Rewrite the section of the Lucene test-failure discussion below from "I would start" up to and including "at org.junit.Assert.fail(Assert.java:87)", replacing "assertion failure" with "assertion error".

▶ Extract provided
* * * * *

I would start by looking at what causes the assertion failure

at __randomizedtesting.SeedInfo.seed([F7B4CD7A5624D5EC]:0)
        at org.junit.Assert.fail(Assert.java:87)
        at org.junit.Assert.assertTrue(Assert.java:42)
        at org.junit.Assert.assertTrue(Assert.java:53)
        at org.apache.lucene.index.TestIndexWriterThreadsToSegments$CheckSegmentCount.run(TestIndexWriterThreadsToSegments.java:150)

Since you have access to the source you can instrument it to see where the discrepency arises from.

singh264 commented 9 months ago

The intermittent assertion failure in testSegmentCountOnFlushRandom seems to have started after https://github.com/apache/lucene/commit/bae5b338ed93b352062e6feb8321945fbed11ca5 was added in the lucene repo, and a solution to fix the intermittent assertion failure is to make the DocumentsWriterPerThreadPool.getAndLock() method synchronized as it seems to fix a race condition that occurs while multiple threads concurrently add documents to an index during the test.

uschindler commented 9 months ago

Thanks for the report. Indeed the method can be synchronized, because newWriter() is synchronized anyways, so it won't add more contention.

@mikemccand do you want to take the lead as you know IndexWriter better than I do?

I think the more serious issues here are the ones corrupting data while reading; there's no concurrency involved: https://github.com/eclipse-openj9/openj9/issues/18400#issuecomment-1820631659

singh264 commented 9 months ago

I think the more serious issues here are the ones corrupting data while reading; there's no concurrency involved: https://github.com/eclipse-openj9/openj9/issues/18400#issuecomment-1820631659

I was able to reproduce the failure in TestLucene90DocValuesFormat.testSortedVariableLengthBigVsStoredFields in branch_9x in the lucene repo by adding the TEST_JVM_ARGS to the reproduce with: command:

./gradlew test --tests TestLucene90DocValuesFormat.testSortedVariableLengthBigVsStoredFields -Dtests.seed=4CB1759046D1E087 -Dtests.multiplier=3 -Dtests.locale=bo-IN -Dtests.timezone=Asia/Jerusalem -Dtests.asserts=true -Dtests.file.encoding=UTF-8 -Dtests.jvmargs="-XX:+UseCompressedOops -Xgcpolicy:balanced"
$JAVA_HOME/bin/java -version
java version "11.0.20" 2023-07-18 LTS
Java(TM) SE Runtime Environment 18.9 (build 11.0.20+9-LTS-256)
Java HotSpot(TM) 64-Bit Server VM 18.9 (build 11.0.20+9-LTS-256, mixed mode)

$RUNTIME_JAVA_HOME/bin/java -version
openjdk version "11.0.22-internal" 2024-01-16
OpenJDK Runtime Environment (build 11.0.22-internal+0-adhoc.root.openj9-openjdk-jdk11)
Eclipse OpenJ9 VM (build master-21f742fbc, JRE 11 Linux amd64-64-Bit Compressed References 20231208_000000 (JIT enabled, AOT enabled)
OpenJ9   - 21f742fbc
OMR      - 137778af4
JCL      - 22b36573fd based on jdk-11.0.22+6)

@tajila the cause of the failure in TestLucene90DocValuesFormat.testSortedVariableLengthBigVsStoredFields seems to be due to the -Xgcpolicy option and the JIT:

mikemccand commented 9 months ago

@mikemccand do you want to take the lead as you know IndexWriter better than I do?

* * * * *

▶ Records supplied
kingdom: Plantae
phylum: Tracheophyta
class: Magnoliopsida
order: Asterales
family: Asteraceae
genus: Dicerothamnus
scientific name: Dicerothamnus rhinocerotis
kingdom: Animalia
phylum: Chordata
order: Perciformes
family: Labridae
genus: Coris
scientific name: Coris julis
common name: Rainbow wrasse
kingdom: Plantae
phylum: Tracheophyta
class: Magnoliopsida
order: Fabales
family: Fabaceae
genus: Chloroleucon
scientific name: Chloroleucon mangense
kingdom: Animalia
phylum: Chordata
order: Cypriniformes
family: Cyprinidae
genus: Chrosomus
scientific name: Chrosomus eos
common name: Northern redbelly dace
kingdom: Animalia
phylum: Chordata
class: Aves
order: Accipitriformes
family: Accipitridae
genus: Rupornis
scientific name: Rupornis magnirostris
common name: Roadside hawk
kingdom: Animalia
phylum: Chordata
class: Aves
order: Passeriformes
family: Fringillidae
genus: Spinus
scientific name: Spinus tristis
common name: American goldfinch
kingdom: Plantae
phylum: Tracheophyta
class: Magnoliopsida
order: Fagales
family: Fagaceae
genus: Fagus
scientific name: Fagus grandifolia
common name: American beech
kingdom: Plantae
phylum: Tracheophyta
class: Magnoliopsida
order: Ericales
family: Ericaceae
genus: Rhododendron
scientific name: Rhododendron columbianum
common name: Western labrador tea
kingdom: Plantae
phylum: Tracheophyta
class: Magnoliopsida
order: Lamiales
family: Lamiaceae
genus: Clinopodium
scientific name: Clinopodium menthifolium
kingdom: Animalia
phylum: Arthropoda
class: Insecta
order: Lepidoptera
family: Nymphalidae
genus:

* * * * *

▶ Exercise result
I would start by looking at what causes the assertion error

at __randomizedtesting.SeedInfo.seed([F7B4CD7A5624D5EC]:0)
        at org.junit.Assert.fail(Assert.java:87)